▶ **Directive**: Please find each line in the listing below that contains the string "ellipse" with matching case, and copy those lines out.

Saved entries

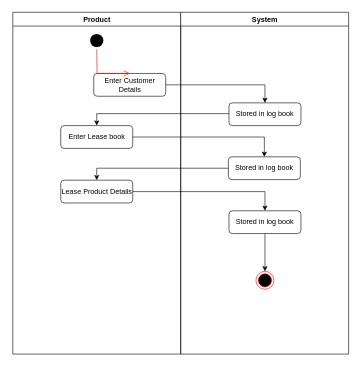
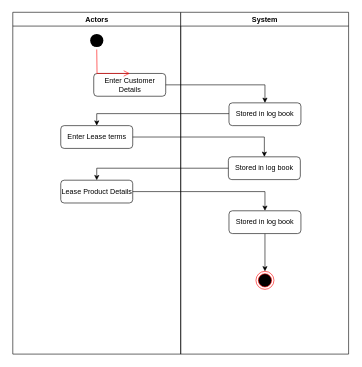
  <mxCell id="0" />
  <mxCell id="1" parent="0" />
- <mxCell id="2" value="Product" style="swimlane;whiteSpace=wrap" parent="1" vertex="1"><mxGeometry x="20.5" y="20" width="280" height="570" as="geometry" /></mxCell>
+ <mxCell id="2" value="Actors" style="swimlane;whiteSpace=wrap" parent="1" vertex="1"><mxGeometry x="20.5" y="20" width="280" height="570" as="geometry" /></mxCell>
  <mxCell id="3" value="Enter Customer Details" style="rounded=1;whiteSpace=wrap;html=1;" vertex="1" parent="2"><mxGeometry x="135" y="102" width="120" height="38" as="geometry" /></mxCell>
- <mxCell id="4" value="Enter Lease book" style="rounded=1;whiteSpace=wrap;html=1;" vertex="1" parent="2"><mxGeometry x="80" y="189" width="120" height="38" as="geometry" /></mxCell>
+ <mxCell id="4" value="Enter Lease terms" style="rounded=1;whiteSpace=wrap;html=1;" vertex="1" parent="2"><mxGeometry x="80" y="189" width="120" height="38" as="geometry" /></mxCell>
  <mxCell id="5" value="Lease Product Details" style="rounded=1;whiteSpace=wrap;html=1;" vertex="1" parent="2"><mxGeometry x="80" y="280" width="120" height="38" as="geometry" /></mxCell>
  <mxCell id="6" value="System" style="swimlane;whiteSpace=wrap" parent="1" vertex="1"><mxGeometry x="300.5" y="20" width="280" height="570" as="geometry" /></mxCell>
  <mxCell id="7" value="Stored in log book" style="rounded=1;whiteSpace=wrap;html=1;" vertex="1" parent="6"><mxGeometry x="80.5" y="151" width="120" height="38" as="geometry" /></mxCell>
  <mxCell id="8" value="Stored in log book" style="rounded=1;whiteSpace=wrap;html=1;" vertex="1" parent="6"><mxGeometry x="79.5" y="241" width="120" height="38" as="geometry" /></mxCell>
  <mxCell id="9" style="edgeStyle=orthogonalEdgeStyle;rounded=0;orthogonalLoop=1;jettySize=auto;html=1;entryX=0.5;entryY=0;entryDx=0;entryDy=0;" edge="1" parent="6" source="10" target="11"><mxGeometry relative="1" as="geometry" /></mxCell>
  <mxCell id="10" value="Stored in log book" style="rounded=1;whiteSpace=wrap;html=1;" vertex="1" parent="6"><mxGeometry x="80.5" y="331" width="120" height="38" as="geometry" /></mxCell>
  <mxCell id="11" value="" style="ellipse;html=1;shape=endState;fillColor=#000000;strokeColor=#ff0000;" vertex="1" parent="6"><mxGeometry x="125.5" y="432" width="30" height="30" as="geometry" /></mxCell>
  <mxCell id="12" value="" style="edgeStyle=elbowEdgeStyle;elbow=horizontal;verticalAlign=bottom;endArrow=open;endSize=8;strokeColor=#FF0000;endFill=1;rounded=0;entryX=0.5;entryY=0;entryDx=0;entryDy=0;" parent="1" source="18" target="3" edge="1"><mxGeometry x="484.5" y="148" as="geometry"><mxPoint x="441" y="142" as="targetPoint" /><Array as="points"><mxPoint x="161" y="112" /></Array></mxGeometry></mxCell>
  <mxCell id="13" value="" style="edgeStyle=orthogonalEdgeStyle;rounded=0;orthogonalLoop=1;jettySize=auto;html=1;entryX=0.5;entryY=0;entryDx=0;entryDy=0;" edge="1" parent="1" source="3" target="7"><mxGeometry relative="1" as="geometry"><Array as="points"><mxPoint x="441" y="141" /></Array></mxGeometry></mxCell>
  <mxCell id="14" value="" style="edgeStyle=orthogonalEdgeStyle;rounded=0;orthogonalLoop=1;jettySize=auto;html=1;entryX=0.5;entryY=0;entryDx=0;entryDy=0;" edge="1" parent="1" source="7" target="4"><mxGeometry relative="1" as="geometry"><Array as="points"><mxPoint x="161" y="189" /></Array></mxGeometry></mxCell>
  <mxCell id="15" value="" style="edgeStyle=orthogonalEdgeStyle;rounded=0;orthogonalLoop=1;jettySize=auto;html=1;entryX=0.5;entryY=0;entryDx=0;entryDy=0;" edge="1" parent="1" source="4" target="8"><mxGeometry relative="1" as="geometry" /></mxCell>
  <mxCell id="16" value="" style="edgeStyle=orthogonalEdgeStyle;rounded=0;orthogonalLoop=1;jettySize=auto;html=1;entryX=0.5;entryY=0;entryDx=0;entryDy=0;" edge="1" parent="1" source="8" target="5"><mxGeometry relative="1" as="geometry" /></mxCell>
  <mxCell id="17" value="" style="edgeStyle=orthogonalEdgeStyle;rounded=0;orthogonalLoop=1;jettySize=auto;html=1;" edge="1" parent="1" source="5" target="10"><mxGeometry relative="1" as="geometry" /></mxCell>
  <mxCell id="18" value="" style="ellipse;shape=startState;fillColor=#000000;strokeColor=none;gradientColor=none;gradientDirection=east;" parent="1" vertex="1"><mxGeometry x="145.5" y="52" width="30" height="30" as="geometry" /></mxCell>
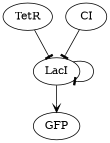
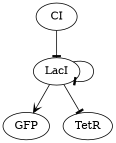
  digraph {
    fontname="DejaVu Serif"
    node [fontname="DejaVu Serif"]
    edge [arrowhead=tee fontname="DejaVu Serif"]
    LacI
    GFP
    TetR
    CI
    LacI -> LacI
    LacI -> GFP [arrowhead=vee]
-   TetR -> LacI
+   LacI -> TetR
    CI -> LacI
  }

▶ **Answer to this task**:
  <mxCell id="11" value="" style="ellipse;html=1;shape=endState;fillColor=#000000;strokeColor=#ff0000;" vertex="1" parent="6"><mxGeometry x="125.5" y="432" width="30" height="30" as="geometry" /></mxCell>
  <mxCell id="18" value="" style="ellipse;shape=startState;fillColor=#000000;strokeColor=none;gradientColor=none;gradientDirection=east;" parent="1" vertex="1"><mxGeometry x="145.5" y="52" width="30" height="30" as="geometry" /></mxCell>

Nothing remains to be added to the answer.